Presented on March 27 in Pristina under the Media Integrity and Disinformation Watch project, supported by the British Embassy in Kosovo, the conference brought together policymakers, media professionals and researchers to confront the scale and complexity of the issue.
At the centre of the event were two reports: Mapping Disinformation: Russian and Serbian Narratives in the Media and Social Networks in Kosovo and The Unstandardized Fight Against Disinformation: A Needs Analysis for Legal and Strategic Changes. Together, their key findings show that disinformation targeting Kosovo is not random, but structured, persistent, and strategically driven.
The Mapping Disinformation report finds that misleading narratives, largely originating from Russian and Serbian sources, are designed to exploit interethnic tensions, fuel insecurity and gradually undermine social cohesion. These narratives circulate across television, online media and platforms like Telegram, increasingly powered by artificial intelligence to scale their reach and adapt across languages. Global crises are routinely repurposed to reinforce false claims, while parts of the local media amplify the problem by republishing questionable sources. The influence landscape is also widening, with actors like China stepping in through Albanian-language content. All of this is compounded by structural weaknesses, limited transparency in media funding, weak editorial controls, and low institutional capacity, creating fertile ground for disinformation to spread.
The legal analysis shows that while Kosovo’s legislation was once aligned with EU standards, it has since fallen behind, particularly in regulating digital platforms and ensuring media accountability. The absence of a national strategy, combined with poor institutional coordination, has resulted in a reactive rather than preventive approach. Public officials and media professionals often lack the tools and clarity needed to respond effectively, while opaque media ownership and weak cooperation with global platforms further delay action against harmful content.
The reports were presented by Kreshnik Gashi, editor-in-chief at Kallxo.com and Visar Prebeza, editor at Krypomerti who emphasized the cyclical nature of disinformation. Gashi noted that much of the content reaching Kosovo audiences originates from Russian state-linked media, only to be republished or adapted locally. Prebeza added that the Kremlin maintains a steady interest in daily developments in Kosovo, consistently reframing them through a disinformation lens.
Labinot Leposhtica, Head of the Legal Office and Court Monitoring Coordinator at BIRN Kosovo, stressed that transparency in media ownership, financing, and advertising is critical to safeguarding the integrity of public information, warning that without it, accountability remains largely superficial.
Addressing the conference, British Ambassador Jonathan Hargreaves highlighted how disinformation is becoming increasingly difficult to detect, particularly with the rise of AI-generated content. He warned that such narratives deliberately target social cohesion, interethnic relations, trust in elections and the credibility of Kosovo’s still-consolidating institutions, slowly eroding stability through continuous and subtle pressure.
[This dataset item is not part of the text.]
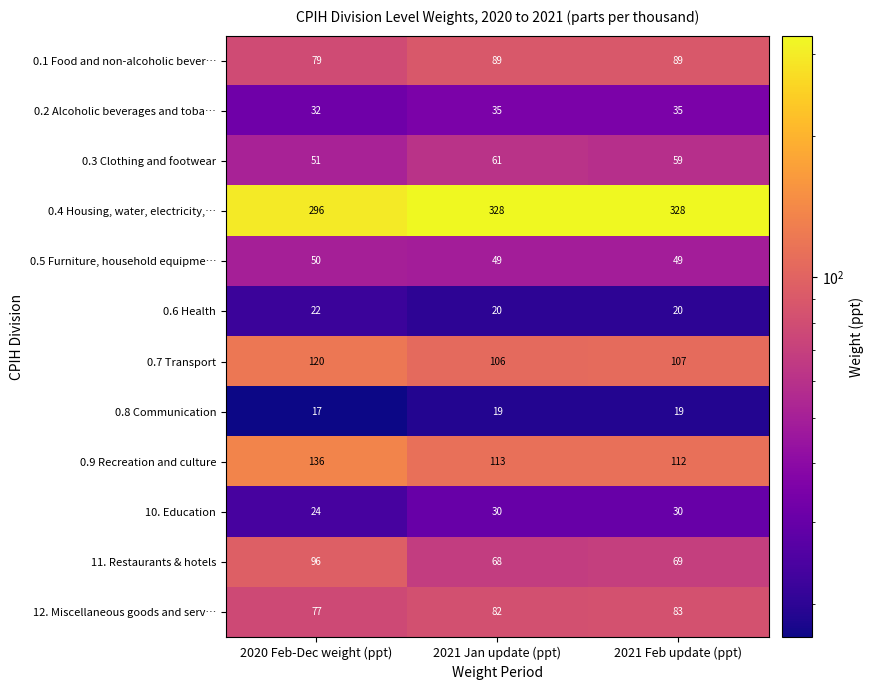

What is the sum of the 0.5 Furniture, household equipme… values at 2021 Feb update (ppt) and 2021 Jan update (ppt)?

98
Albulena Haxhiu, Speaker of the Kosovo Parliament, said that in today’s fragmented and often unregulated media environment, disinformation is no longer accidental but carefully planned and strategically distributed across multiple channels, frequently without clear authorship or accountability. In such conditions, she noted, institutional responses remain scattered, uncoordinated, and ultimately insufficient.
This conference gathered representatives from Kosovo’s parliament, legal officers, representatives from security and justice institutions, media and civil society. In total, there were 54 participants, 27 women and 27 men.